Requirement. Filter the listing below for "SpigotedLineLib" and report every line that has it.

Exercise data.
-----

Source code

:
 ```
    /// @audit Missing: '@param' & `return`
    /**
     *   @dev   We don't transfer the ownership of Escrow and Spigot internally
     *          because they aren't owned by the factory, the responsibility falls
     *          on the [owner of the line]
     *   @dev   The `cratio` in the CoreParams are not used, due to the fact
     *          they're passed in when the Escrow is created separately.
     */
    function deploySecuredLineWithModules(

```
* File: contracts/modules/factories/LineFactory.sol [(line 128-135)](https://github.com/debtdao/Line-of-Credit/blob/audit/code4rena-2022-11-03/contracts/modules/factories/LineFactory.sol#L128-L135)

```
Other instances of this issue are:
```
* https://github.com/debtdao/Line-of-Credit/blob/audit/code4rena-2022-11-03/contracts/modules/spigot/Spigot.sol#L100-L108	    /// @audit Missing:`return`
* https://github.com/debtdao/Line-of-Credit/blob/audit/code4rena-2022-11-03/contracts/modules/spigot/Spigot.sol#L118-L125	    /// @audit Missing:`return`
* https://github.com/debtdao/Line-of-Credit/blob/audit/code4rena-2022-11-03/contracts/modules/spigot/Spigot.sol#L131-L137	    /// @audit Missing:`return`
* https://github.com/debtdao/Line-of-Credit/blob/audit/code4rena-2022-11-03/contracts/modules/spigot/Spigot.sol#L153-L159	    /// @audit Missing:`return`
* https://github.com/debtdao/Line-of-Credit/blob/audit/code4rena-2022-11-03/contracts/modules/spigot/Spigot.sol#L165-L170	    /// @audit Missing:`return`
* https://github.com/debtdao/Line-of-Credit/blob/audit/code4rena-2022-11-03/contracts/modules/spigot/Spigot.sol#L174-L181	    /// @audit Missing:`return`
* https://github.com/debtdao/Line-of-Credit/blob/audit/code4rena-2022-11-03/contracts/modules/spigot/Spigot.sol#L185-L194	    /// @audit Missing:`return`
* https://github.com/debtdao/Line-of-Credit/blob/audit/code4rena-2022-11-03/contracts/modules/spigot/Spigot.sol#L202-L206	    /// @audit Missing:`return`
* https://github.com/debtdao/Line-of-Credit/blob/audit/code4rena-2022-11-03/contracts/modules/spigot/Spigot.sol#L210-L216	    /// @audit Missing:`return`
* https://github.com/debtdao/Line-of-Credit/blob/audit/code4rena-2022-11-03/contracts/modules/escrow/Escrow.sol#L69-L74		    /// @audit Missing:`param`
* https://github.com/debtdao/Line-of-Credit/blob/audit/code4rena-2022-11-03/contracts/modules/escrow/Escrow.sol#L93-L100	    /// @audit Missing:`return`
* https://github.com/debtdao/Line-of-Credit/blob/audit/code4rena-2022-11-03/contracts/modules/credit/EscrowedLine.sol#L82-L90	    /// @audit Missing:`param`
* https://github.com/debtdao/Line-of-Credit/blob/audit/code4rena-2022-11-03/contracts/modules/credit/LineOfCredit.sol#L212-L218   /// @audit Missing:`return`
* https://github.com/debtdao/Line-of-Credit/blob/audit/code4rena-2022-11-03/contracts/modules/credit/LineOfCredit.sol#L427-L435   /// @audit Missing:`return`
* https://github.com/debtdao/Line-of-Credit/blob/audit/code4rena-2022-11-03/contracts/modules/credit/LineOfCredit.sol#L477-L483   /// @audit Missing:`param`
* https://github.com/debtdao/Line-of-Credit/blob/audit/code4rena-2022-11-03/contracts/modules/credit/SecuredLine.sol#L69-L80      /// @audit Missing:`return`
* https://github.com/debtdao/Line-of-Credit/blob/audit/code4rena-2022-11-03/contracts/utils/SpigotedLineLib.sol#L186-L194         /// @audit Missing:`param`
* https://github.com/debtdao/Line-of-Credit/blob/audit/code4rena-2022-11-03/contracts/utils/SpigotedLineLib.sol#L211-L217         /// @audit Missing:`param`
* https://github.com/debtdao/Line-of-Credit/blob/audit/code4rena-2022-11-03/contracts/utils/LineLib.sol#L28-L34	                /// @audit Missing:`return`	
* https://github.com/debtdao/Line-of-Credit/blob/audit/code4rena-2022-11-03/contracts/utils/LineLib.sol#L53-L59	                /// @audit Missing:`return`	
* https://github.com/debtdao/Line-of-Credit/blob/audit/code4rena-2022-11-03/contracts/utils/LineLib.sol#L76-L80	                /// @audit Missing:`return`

-----

Answer to the exercise.
* https://github.com/debtdao/Line-of-Credit/blob/audit/code4rena-2022-11-03/contracts/utils/SpigotedLineLib.sol#L186-L194         /// @audit Missing:`param`
* https://github.com/debtdao/Line-of-Credit/blob/audit/code4rena-2022-11-03/contracts/utils/SpigotedLineLib.sol#L211-L217         /// @audit Missing:`param`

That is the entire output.